## [Records supplied]
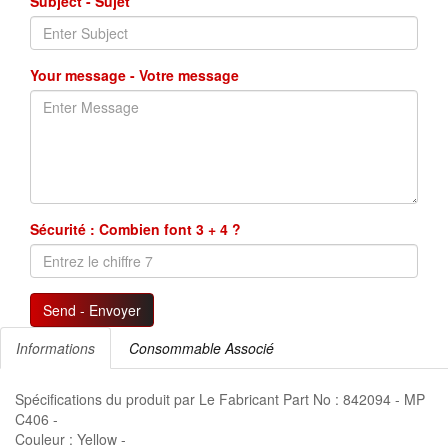
Subject - Sujet
Your message - Votre message
Sécurité : Combien font 3 + 4 ?
Send - Envoyer
Informations
Consommable Associé
Spécifications du produit par Le Fabricant Part No : 842094 - MP
C406 -
Couleur : Yellow -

## [Exercise brief]
In the listing above, the lines from the one containing "Your message - Votre message" through the last line are to be returned exactly.

## [Answer for this exercise]
Your message - Votre message
Sécurité : Combien font 3 + 4 ?
Send - Envoyer
Informations
Consommable Associé
Spécifications du produit par Le Fabricant Part No : 842094 - MP
C406 -
Couleur : Yellow -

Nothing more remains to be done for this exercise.